Previously, BabyShark had been detected on endpoints belonging to government organizations, universities, and research institutions in the Western world. Although the specific targets in this recent incident remain undisclosed, it is presumed that they belong to similar sectors.

The data acquired by Kimsuky through this method includes a range of sensitive information such as hostnames, system configurations, user accounts, active user sessions, network setups, security software data, current network connections, running processes, and a list of installed software. Such data could potentially enable the threat actor to orchestrate more damaging cyberattacks, a tactic commonly associated with Kimsuky’s cyber-espionage activities against government bodies.
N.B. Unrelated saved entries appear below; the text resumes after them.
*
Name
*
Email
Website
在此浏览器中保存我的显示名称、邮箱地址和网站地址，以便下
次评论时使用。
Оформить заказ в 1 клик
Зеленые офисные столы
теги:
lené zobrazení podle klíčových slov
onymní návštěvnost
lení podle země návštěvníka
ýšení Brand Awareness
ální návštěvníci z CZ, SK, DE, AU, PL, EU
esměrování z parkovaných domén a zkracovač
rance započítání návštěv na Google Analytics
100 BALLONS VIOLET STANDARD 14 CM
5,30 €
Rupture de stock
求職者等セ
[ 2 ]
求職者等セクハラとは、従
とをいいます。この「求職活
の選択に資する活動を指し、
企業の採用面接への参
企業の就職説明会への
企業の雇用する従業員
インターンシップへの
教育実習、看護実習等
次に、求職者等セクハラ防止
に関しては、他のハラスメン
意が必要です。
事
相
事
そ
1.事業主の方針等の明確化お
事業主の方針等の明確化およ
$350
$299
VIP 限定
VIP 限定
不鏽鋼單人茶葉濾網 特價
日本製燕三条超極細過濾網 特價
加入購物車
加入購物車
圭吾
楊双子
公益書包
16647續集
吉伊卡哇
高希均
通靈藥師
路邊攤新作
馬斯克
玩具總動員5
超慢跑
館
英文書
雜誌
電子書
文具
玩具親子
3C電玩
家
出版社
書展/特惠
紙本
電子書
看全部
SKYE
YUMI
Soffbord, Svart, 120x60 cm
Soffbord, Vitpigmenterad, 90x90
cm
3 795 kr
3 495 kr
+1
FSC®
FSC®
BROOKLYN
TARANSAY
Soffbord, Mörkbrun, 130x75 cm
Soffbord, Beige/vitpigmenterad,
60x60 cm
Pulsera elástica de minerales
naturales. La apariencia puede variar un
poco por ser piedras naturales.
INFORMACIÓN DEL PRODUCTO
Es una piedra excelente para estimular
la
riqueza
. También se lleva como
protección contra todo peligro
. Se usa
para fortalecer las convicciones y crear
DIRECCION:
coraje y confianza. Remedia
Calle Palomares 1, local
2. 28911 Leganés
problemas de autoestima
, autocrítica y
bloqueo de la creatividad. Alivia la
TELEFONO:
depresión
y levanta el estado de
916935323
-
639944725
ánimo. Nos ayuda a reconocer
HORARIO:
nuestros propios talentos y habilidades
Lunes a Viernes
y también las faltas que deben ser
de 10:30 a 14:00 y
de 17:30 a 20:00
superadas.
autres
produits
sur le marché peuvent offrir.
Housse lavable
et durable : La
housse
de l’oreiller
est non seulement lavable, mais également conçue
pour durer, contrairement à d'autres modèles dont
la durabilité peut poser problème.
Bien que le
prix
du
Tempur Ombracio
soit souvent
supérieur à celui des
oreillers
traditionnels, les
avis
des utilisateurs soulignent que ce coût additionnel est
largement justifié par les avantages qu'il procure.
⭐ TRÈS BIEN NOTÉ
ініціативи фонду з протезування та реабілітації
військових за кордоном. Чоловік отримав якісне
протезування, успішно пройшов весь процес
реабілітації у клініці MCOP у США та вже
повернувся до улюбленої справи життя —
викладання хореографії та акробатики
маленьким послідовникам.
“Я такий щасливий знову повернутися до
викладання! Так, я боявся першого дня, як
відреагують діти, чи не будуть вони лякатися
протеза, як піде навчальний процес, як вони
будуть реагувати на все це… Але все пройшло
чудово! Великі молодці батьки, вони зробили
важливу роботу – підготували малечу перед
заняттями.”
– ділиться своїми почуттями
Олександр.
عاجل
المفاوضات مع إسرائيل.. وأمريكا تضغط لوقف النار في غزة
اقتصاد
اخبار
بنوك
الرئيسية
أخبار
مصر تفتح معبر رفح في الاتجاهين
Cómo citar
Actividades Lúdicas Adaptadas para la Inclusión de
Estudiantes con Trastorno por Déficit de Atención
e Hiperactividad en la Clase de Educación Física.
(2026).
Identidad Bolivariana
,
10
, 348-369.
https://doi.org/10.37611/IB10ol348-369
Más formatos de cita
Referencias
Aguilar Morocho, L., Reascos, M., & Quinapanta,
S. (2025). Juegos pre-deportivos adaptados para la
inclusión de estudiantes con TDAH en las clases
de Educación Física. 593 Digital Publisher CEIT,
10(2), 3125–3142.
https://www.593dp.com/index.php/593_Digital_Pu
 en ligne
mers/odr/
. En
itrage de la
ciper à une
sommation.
The deployment of ToddleShark by Kimsuky was made possible by leveraging two vulnerabilities in ScreenConnect: CVE-2024-1709 (an authentication bypass flaw) and CVE-2024-1708 (a path traversal vulnerability). Although ConnectWise identified these vulnerabilities towards the end of last month and promptly disclosed them, they were soon exploited on a large scale by threat actors worldwide. These unpatched endpoints were targeted by malicious actors deploying various malware strains, including ransomware. Reports also suggest that the notorious LockBit group utilized the flaws to distribute its encryption software.

A spokesperson for ConnectWise mentioned that the majority (80%) of their clients use cloud-based environments, and these were patched within just two days of the vulnerability disclosure. While it is challenging to ascertain the exact number of businesses impacted by these flaws, media outlets have reported that over one million small and medium-sized enterprises, managing more than 13 million devices, are customers of ConnectWise.

ScreenConnect, a widely used remote access platform, is purportedly utilized by over one million companies globally. This incident underscores the critical importance of promptly addressing and mitigating software vulnerabilities to prevent malicious exploitation and safeguard sensitive data and systems.